* [WHAT YOU NEED TO DO]: Pick up the tax note on the Company's deferred tax assets after its last line and keep it going.

* [TEXT UNDER STUDY]:

--------------------------------------------------

The Company is taxed under the laws of the State of Israel at a corporate tax rate of 23%. Capital gains of the Company are subject to the normal corporate tax rate beginning in the tax year.

 

Deferred Tax Assets and Liabilities

 

The Company’s deferred tax assets are as follows:

 

   2025   2024 
   December 31 
   2025   2024 
   U.S. dollars in thousands 
Deferred Tax assets:          
Net operating losses carryforward   16,566    11,163 
Operating lease liabilities   167    210 
Employee benefits   69    64 
Inventory write off   664    277 
Warrants liability   -    6 
Unrealized loss on digital assets (*)   6,971    - 
Research and development expenses   998    1,143 
Issuance costs   209    11 
Total deferred tax assets   25,644    12,874 
Less deferred tax liabilities (related to right of use assets)   (167)   (224)
Deferred tax assets, net   25,477    12,650 
Less valuation allowance for deferred tax assets   (25,477)   (12,650)

--------------------------------------------------

* [EXTRACTED ENTRIES]:
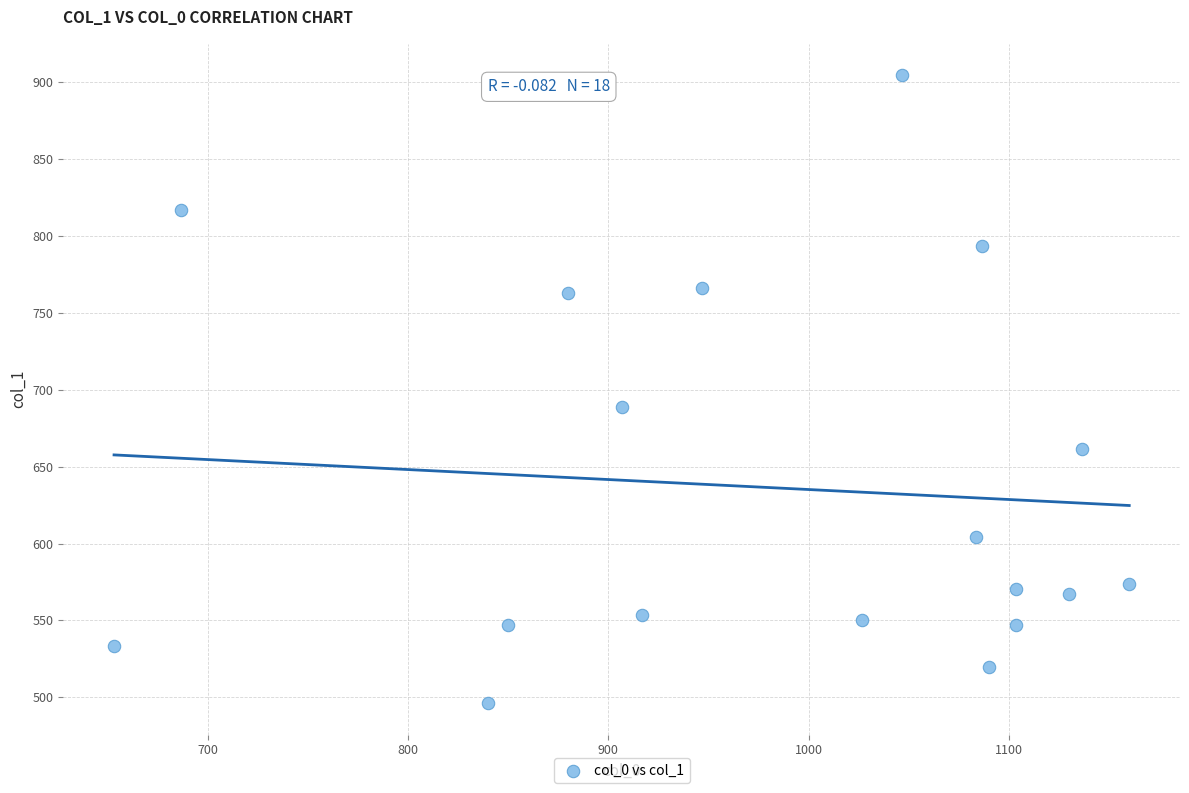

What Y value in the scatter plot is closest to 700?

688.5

--------------------------------------------------

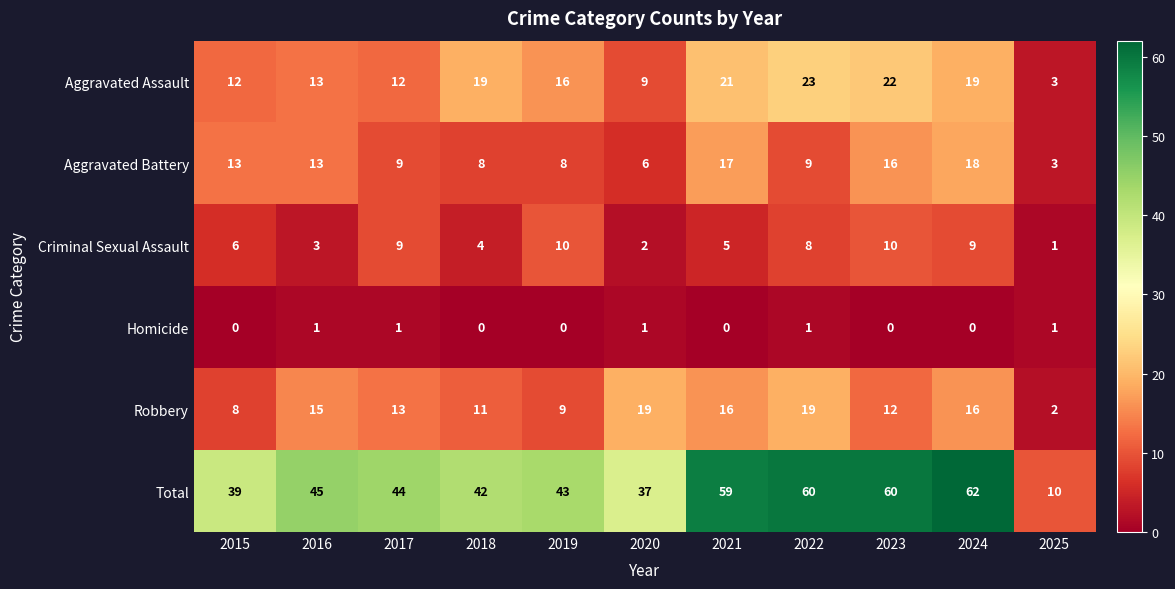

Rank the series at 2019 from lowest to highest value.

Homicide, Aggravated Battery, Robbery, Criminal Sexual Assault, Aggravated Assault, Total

--------------------------------------------------

* [YOUR RESPONSE]:
Deferred tax assets   -    - 

 

F-31

 

 

ZOOZ STRATEGY LTD

NOTES TO THE FINANCIAL STATEMENTS (continued)

 

   December 31 
   2025   2024 
   U.S. dollars in thousands 
Valuation allowance at beginning of year   (12,650)   (9,792)
Changes in valuation allowance   (12,827)   (2,858)
Valuation allowance at end of year   (25,477)   (12,650)

 

(*)The Company establishes a deferred tax asset if the fair market value of bitcoin at the reporting date is lower than the cost basis of the Company’s bitcoin holdings at such reporting date, and any subsequent increases or decreases in the fair market value of bitcoin increases or decreases the deferred tax asset. The Company has established a valuation allowance against the deferred tax asset as there is currently no expectation of taxable income from bitcoin or realization of gains. If the fair market value of bitcoin increases to the point where the fair market value exceeds the Company’s tax basis in bitcoin, the deferred tax asset reverses and a deferred tax liability for the unrealized gain would be recorded.

 

Deferred taxes were calculated using 23% tax rate as this represents the applicable corporate tax rate for the Company.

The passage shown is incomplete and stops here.